Problem details
Each line from the opening of the records that follow to the line with "pepper mill: present [738,608,764,683]" needs to be written out exactly. Add nothing.

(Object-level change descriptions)
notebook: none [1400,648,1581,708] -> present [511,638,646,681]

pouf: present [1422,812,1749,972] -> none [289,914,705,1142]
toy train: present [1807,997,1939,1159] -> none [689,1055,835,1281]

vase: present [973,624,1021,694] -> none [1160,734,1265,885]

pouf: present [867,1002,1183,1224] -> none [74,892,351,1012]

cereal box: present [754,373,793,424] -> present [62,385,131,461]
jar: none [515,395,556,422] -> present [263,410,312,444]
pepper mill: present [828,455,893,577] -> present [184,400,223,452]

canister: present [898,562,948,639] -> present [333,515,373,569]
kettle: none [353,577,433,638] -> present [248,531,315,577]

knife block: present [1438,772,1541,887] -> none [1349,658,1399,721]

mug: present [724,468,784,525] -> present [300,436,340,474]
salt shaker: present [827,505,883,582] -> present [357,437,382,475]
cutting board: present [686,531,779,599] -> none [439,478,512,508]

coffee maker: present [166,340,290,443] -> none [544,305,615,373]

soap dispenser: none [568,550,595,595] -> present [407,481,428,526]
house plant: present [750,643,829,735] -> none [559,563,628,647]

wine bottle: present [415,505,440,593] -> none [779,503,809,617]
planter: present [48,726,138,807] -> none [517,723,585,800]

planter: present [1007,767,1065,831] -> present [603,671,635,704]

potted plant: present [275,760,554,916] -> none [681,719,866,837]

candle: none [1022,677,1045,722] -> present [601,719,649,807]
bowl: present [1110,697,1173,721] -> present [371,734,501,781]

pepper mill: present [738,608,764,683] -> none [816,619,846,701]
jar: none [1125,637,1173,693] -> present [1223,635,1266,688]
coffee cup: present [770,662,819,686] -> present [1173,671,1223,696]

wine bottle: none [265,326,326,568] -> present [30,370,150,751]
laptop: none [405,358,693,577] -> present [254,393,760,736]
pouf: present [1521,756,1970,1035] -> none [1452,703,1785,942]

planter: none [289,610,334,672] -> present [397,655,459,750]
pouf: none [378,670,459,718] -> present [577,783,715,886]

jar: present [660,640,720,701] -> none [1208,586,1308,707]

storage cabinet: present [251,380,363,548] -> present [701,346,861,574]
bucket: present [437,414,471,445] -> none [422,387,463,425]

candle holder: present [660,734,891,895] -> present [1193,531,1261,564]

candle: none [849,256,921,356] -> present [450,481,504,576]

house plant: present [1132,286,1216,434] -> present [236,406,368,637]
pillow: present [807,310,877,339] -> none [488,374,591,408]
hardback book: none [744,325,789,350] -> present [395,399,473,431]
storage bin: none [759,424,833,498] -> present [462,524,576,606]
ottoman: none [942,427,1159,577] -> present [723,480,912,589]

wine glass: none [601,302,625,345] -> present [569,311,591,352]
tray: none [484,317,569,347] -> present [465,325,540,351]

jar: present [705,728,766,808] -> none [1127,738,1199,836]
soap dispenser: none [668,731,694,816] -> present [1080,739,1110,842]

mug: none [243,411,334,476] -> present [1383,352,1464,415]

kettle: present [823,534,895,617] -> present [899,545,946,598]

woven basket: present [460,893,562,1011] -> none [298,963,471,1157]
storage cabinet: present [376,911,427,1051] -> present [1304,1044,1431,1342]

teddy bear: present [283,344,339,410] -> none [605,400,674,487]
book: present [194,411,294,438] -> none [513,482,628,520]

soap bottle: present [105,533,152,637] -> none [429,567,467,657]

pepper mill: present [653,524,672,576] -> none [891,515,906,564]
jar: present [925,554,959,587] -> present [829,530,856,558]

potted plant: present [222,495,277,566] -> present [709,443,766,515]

Solution for this problem
notebook: none [1400,648,1581,708] -> present [511,638,646,681]

pouf: present [1422,812,1749,972] -> none [289,914,705,1142]
toy train: present [1807,997,1939,1159] -> none [689,1055,835,1281]

vase: present [973,624,1021,694] -> none [1160,734,1265,885]

pouf: present [867,1002,1183,1224] -> none [74,892,351,1012]

cereal box: present [754,373,793,424] -> present [62,385,131,461]
jar: none [515,395,556,422] -> present [263,410,312,444]
pepper mill: present [828,455,893,577] -> present [184,400,223,452]

canister: present [898,562,948,639] -> present [333,515,373,569]
kettle: none [353,577,433,638] -> present [248,531,315,577]

knife block: present [1438,772,1541,887] -> none [1349,658,1399,721]

mug: present [724,468,784,525] -> present [300,436,340,474]
salt shaker: present [827,505,883,582] -> present [357,437,382,475]
cutting board: present [686,531,779,599] -> none [439,478,512,508]

coffee maker: present [166,340,290,443] -> none [544,305,615,373]

soap dispenser: none [568,550,595,595] -> present [407,481,428,526]
house plant: present [750,643,829,735] -> none [559,563,628,647]

wine bottle: present [415,505,440,593] -> none [779,503,809,617]
planter: present [48,726,138,807] -> none [517,723,585,800]

planter: present [1007,767,1065,831] -> present [603,671,635,704]

potted plant: present [275,760,554,916] -> none [681,719,866,837]

candle: none [1022,677,1045,722] -> present [601,719,649,807]
bowl: present [1110,697,1173,721] -> present [371,734,501,781]

pepper mill: present [738,608,764,683] -> none [816,619,846,701]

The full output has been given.